Cary Wolfe is the Bruce and Elizabeth Dunlevie Professor of English at Rice University. His books include Animal Rites: American Culture, The Discourse of Species, and Posthumanist Theory (Chicago UP 2003), What Is Posthumanism? (Minnesota UP 2010), and Before the Law: Humans and Other Animals in a Biopolitical Frame (Chicago UP, forthcoming 2012). Edited collections include Zoontologies: The Question of the Animal (Minnesota UP 2003) and (with Branka Arsic) The Other Emerson (Minnesota UP 2010). He has also participated in two recent multi-authored collections: Philosophy and Animal Life (Columbia UP 2008), with philosophers Cora Diamond, Ian Hacking, Stanley Cavell, and John McDowell, and The Death of the Animal: A Dialogue (Columbia UP 2009), with philosophers Paola Cavalieri, Peter Singer, Harlan Miller, Matthew Calarco, and novelist J. M. Coetzee.

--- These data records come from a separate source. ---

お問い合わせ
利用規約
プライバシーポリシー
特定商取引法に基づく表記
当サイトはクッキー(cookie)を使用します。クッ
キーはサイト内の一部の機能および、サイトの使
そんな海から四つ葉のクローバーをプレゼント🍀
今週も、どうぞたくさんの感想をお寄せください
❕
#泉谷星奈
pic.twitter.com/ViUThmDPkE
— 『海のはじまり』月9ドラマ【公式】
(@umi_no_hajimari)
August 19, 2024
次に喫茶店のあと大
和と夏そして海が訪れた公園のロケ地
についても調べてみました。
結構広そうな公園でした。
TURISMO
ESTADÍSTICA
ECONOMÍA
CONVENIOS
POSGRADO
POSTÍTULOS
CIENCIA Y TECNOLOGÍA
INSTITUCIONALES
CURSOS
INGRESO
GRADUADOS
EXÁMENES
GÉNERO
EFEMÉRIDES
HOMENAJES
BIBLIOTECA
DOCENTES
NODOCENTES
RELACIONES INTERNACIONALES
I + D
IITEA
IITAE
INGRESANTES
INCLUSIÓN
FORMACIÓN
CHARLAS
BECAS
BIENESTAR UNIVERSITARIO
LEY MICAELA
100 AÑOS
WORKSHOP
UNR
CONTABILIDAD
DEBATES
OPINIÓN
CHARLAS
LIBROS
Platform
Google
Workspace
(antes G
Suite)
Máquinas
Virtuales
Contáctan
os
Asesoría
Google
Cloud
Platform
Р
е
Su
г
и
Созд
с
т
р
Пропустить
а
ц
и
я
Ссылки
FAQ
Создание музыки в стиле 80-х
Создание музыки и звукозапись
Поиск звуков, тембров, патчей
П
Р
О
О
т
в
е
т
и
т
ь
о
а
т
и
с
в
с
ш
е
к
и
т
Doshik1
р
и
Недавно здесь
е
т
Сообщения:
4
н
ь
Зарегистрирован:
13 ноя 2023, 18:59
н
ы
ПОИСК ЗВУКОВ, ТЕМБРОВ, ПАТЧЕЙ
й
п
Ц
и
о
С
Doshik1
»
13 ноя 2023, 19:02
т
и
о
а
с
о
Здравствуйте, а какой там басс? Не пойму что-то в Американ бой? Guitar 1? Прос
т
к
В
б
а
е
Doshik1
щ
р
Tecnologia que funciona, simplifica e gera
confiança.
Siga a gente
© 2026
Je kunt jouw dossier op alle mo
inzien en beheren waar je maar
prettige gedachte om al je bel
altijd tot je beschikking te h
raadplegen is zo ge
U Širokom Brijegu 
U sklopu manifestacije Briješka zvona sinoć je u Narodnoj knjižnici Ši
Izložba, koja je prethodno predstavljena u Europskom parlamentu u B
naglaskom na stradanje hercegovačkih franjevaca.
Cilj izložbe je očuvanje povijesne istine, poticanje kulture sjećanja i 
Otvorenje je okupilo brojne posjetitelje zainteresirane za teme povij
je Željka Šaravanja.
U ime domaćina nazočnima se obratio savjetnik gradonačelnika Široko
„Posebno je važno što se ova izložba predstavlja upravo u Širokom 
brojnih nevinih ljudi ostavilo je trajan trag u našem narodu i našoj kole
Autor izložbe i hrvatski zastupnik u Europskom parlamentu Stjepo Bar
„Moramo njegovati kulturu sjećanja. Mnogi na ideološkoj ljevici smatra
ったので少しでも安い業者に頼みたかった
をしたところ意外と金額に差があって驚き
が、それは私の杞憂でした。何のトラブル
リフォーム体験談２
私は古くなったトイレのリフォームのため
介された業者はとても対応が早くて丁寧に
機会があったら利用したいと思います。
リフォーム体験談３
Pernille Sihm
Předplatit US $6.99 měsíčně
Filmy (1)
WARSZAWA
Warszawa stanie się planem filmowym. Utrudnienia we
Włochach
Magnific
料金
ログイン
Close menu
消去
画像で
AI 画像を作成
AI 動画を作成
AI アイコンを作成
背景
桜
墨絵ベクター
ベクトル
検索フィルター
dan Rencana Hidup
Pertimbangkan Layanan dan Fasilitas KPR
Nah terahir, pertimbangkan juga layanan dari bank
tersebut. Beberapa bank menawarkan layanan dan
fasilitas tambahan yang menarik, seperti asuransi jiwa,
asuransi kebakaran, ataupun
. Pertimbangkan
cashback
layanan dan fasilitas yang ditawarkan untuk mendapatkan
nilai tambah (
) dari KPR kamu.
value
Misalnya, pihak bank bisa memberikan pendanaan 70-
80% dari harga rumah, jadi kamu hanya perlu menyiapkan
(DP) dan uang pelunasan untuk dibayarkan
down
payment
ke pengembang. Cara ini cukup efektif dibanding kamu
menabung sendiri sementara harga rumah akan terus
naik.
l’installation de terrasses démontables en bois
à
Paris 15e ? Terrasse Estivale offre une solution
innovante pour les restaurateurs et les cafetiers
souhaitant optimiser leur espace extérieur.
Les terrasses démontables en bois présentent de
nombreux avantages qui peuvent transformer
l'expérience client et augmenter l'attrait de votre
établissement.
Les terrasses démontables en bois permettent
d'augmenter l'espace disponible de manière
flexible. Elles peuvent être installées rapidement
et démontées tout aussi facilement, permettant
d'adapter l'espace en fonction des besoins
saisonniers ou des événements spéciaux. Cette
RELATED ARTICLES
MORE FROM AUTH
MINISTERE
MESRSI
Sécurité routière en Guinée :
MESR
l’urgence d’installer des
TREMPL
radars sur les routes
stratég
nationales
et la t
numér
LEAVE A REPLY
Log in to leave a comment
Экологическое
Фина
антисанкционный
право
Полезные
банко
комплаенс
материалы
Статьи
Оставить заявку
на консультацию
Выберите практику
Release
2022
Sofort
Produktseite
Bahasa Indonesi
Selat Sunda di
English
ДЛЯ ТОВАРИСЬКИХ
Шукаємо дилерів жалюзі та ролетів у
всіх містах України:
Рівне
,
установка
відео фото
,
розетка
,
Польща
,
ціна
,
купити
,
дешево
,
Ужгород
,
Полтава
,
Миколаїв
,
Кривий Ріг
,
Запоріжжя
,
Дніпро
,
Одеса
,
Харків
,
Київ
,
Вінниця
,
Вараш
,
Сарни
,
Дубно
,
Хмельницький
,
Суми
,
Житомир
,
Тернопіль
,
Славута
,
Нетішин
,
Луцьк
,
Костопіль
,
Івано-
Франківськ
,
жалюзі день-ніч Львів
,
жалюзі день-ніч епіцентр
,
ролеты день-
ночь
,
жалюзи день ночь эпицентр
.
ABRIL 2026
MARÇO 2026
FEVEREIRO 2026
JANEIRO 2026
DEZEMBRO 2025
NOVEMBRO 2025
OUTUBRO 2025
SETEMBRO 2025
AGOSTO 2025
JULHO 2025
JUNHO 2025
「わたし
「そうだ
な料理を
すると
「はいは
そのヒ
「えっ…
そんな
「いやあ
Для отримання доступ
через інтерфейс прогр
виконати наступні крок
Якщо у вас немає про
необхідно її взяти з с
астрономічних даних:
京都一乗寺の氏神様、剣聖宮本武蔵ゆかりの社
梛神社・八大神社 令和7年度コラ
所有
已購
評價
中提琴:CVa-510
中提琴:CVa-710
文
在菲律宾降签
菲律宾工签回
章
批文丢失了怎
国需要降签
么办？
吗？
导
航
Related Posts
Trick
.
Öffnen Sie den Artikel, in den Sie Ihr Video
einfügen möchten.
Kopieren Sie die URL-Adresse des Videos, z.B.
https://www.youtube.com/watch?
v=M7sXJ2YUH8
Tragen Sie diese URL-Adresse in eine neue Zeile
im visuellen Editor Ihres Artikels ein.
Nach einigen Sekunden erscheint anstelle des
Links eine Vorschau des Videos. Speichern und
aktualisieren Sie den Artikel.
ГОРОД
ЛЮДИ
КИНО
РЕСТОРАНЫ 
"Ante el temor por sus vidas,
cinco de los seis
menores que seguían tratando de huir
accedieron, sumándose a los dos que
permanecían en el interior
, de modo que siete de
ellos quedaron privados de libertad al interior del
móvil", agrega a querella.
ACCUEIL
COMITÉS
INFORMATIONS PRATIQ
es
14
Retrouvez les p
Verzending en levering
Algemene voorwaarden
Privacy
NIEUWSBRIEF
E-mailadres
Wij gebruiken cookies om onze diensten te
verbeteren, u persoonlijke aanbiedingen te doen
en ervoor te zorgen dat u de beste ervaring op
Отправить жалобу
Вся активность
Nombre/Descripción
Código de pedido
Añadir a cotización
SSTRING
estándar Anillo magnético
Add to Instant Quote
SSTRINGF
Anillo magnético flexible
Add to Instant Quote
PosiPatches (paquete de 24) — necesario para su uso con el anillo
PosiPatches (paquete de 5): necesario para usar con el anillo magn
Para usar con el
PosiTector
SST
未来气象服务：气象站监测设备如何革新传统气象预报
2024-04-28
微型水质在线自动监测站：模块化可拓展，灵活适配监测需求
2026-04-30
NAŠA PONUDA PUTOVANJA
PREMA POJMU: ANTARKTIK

He is founding editor of the series Posthumanities at the University of Minnesota Press, which publishes six books per year by noted authors such as Donna Haraway, Roberto Esposito, Isabelle Stengers, Michel Serres, Vilem Flusser, and many others. He continues to publish widely in areas such as animal studies and posthumanism, systems theory and pragmatism, biopolitics and biophilosophy, and American literature and culture, and he has written numerous pieces on art, music, architecture, and other kinds of non-literary culture. He is currently working on a book project to be called Wallace Stevens' Birds: The Poetics of Extinction, and, as of July 2012, will be founding director of a new center at Rice devoted to theoretical study across the disciplines.


Donald Worster

Donald Worster

Donald Worster is the Joyce and Elizabeth Hall Professor of U.S. History at the University of Kansas. He is considered a foundational scholar in the field of environmental history and has written extensively on changing perceptions of nature, the rise of conservation and environmentalism, and the impact of the natural world on human society. His most recent book, A Passion for Nature: The Life of John Muir, was published by Oxford University Press in 2008 and was named the best work of non-fiction by the Scottish Arts Council and won the Ambassador Award for Biography from the English Speaking Union. Earlier books have won more than a dozen book prizes. He is former president of the American Society for Environmental History and a member of the American Academy of Arts and Sciences. His extensive publications include Dust Bowl: the Southern Plains in the 1930s (Oxford UP 2004), Nature's Economy: A History of Ecological Ideas (Cambridge UP 1994), and Rivers of Empire: Water, Aridity, and the Growth of the American West (Oxford UP 1992).